L'afflux de réfugiés est aussi une source d'inquiétude pour la population et les autorités. La combinaison de la violence et des fumigations forcées pousse plusieurs milliers de Colombiens à fuir leur pays et beaucoup suivront, ce qui représente évidemment un facteur potentiel d'exportation du conflit. Face à cela, une plus grande militarisation des frontières est à craindre surtout si l'on en croit la déclaration, en septembre dernier, de Donnie Marshall, chef de la DEA (agence anti-drogues étasunienne) : " Le dit Plan Colombie amènera la confrontation à ses extrêmes avec pour but d'attaquer les réseaux du narcotrafic et ce processus confondra facilement les narcotraficants avec la guérilla et les paysans ", c'est pourquoi il " demande au reste des gouvernements d'appliquer des " politiques agressives " pour arrêter ce processus ". L'Equateur a déjà lancé son plan de contingence.
La base de Manta
En 1999, les états équatorien et étasuniens signaient une convention octroyant, pour une période de 10 ans renouvelables, l'usage de la base militaire de la côte pacifique de Manta à l'armée nord-américaine.
Au-delà des questions d'inconstitutionnalité, de non-transparence des négociations et de cette atteinte supplémentaire à la souveraineté du pays andin, de nombreux analystes et mouvements sociaux considèrent que cet accord constitue l'abandon de la neutralité équatorienne. Officiellement, cette base n'est destinée qu'à la lutte contre le trafic de drogue et à la récolte d'informations, mais dans l'hypothèse d'une intervention aérienne et maritime étasunienne, elle jouerait un rôle fondamental. Comme l'affirmait, devant le Congrès, le Général Pace, commandant en chef de l'USSOUTHCOM, "Manta … est la clé pour réajuster notre zone de responsabilité (AOR - Area of Our Responsibility - Zone de notre responsabilité), notre architecture (l'appareil militaire) et pour étendre la portée de notre couverture aérienne de DM & T (Detection, Monitoring & Tracking) dans les zones sources (zones de production de drogue)." En replacant l'utilisation de Manta dans le cadre plus général de la nouvelle stratégie étasunienne de " défense de l'hémisphère ", on appréhende mieux son importance, surtout après le refus panaméen de laisser des troupes nord-américaines sur son territoire, à la base Howard.

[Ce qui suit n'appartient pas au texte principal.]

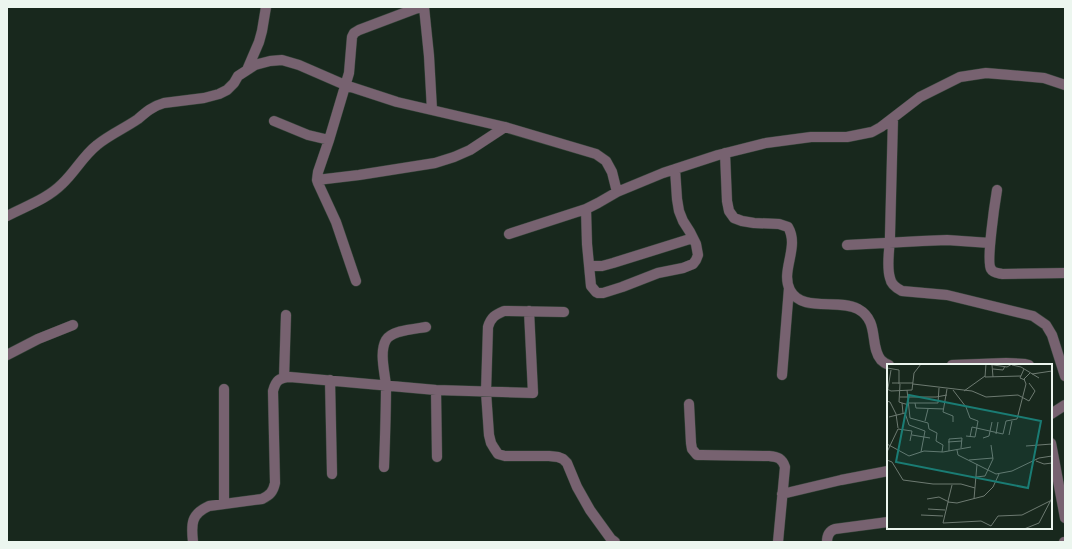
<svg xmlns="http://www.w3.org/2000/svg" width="1072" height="549" viewBox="0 0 1072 549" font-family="'Golos Text',sans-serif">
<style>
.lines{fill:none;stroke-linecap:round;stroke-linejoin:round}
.minor-casing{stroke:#36453a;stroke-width:11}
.minor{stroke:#776270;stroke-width:10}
.inset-road{fill:none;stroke:#6d7a71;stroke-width:1}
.view{fill:#1a7c74;fill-opacity:0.15;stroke:#1a7c74;stroke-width:2}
.inset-edge{fill:none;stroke:#ecf6ef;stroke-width:2}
</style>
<rect width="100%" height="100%" fill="#18281d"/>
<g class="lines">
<defs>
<path id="minor" d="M424 7 429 56 432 110
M247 70 259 42 262 31 266 7
M893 118C892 157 891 196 890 235 890 249 886 265 890 278 891 284 896 288 902 291L947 295 1033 316 1046 325 1052 335 1065 376
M274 121 308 135 329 140
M725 153 727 201 729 211 734 218 742 221 754 223 779 224 788 227C800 247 780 271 790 290 802 313 838 298 858 309 880 321 869 346 881 360 883 362 886 364 889 365
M317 180 359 175 435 163 454 157 470 150 505 127
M997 190C995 202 986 262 991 269 993 273 998 273 1002 274L1065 273
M586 209 587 244 591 286 596 292 598 293H603L622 287 658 273 683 268 693 264 696 260 698 255 696 244 690 232 683 221 679 211 677 199 675 169
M7 216C26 206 47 199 62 184 75 172 83 156 97 145 109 135 125 128 138 119 146 112 153 106 164 103L204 98 219 94 227 90 234 83 238 76 255 65 270 61 282 60 299 65 345 85 397 102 505 127 596 154 606 161 612 172 617 192
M509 234 586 209 598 203 617 192 663 173 718 155 766 143 811 137H847L872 132 881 127 920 97 960 77 986 73 1010 75 1044 78 1065 85
M847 245 922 241 947 240 990 243
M589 266H602L613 263 693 238
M356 281 336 222 318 183 317 180 318 172 329 140 349 73 352 37 354 33 359 30 420 7
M564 312 504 311C495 315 491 317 488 327L486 392 489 435 491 443 494 448 498 454 505 456H549L558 457 563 459 567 463 577 487 590 510 611 539 615 542
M7 355 38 339 73 325
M952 365 1006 363 1025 364 1029 365
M782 375 789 288
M284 378 286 315
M330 380 332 474
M436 390 437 457
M689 404 691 443 692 449 697 455H702L769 456C778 457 782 458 785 467L778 542
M1051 414 1065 405
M1051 443 1065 518
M384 467C385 440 386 413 386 386 385 373 379 352 386 340 392 330 415 329 426 327
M782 494 841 480 888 471
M224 504V389
M193 542C191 524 191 514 209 506L262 499C270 495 273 492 275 483L273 391C276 380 279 378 290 377L436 390 533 393 529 311
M827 542C827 536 829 531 835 529L888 522
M1064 542H1065"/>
</defs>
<!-- minor casing -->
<use href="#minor" class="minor-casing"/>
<!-- minor -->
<use href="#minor" class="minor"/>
</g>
<!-- overview -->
<g transform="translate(887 364)">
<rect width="165" height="165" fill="#18281d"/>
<path class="inset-road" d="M99 0 98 13 134 12M100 0 120 3 125 0M105 1 106 13M125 1 134 3 152 14M0 4 12 6V20M106 5 116 6 118 2M137 5 133 14 138 16M145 10 165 7M5 19H26M13 20 12 38 15 39M26 20 85 27 99 33 131 31 142 37 148 27 142 19M0 25 4 27 25 26 27 9 34 0M60 25 56 48 66 52V58M20 26 23 54 41 59 42 65 50 69 49 77 56 81 55 88M66 26 79 43 83 54 91 57 88 73 79 72M77 27 98 12M0 30 4 6M13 33H49L60 31M0 37 3 38 9 50 11 64M22 39H51L52 24M28 39 29 44 57 45M16 49 15 39 22 41M2 53 18 49 22 61 38 67 34 88M38 57 41 45M109 70 111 58M25 71 43 74M122 71 125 57M83 73 85 63 116 70 119 57 130 55 139 20 137 15 143 9M96 74 102 72 105 58M61 78 75 77M0 80 22 92 37 87 56 88 84 83M139 82 165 80M70 86 71 91 109 110 125 107 152 94 165 92M62 87V75L75 74 74 84M0 88 11 65 25 67 23 77M0 96 5 98 16 116 46 120H74L88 124M82 96 106 94M149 97 157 100 165 99M112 110 106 123 97 132 70 139 61 138 56 159 94 157 104 162 111 152 135 151 163 137M89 113 98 112 106 95 104 81M40 135 52 133 62 138M87 135 90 100M61 137 65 121M41 145 58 146M34 151 56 152M137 165 152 159 165 134"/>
<path class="view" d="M22 31 154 57 141 124 9 98Z"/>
<rect width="165" height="165" class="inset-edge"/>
</g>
<!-- border -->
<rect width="1072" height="549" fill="none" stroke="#ecf6ef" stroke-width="16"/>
</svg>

Avec les forward-operating locations à Curacao, Aruba (Antilles hollandaises), à Manta et à Comolapa (El Salvador) pour officiellement lutter contre la drogue, avec les bases de Liberia (Costa Rica), Vieques (Puerto Rico), Nanai, Loreto et dans el alto Huallaga (Pérou), l'Oncle Sam est en train de bâtir un nouveau projet géostratégique impérial dont le Plan Colombie/ Initiative Andine ou la Zone de Libre-Echange des Amériques (ZLEA) font partie intégrante. Exercices militaires multilatéraux (Nuevos Horizontes, Cabanas, Unitas...), encadrement des armées latino-américaines, formation des officiers, etc. Les Etats-Unis tentent de créer une force multilatérale d'intervention pour, comme dans le passé, " sauvegarder la démocratie " là où elle serait mise en danger. Il s'agit d'un repositionnement pour faire face aux résistances sociales croissantes dans l'hémisphère, pour affronter la formation d'un éventuel bloc vénézuelo-brésilien et se placer en position de force face à une présence européenne croissante. L'Equateur, quasi-colonie étasunienne, surtout depuis la dollarisation, est un pion consentant du nouvel échiquier latino-américain dont le peuple risque de souffrir gravement d'une telle politique militariste qui ne résoudra en rien les catastrophes sociales dont il été victime ces dernières années.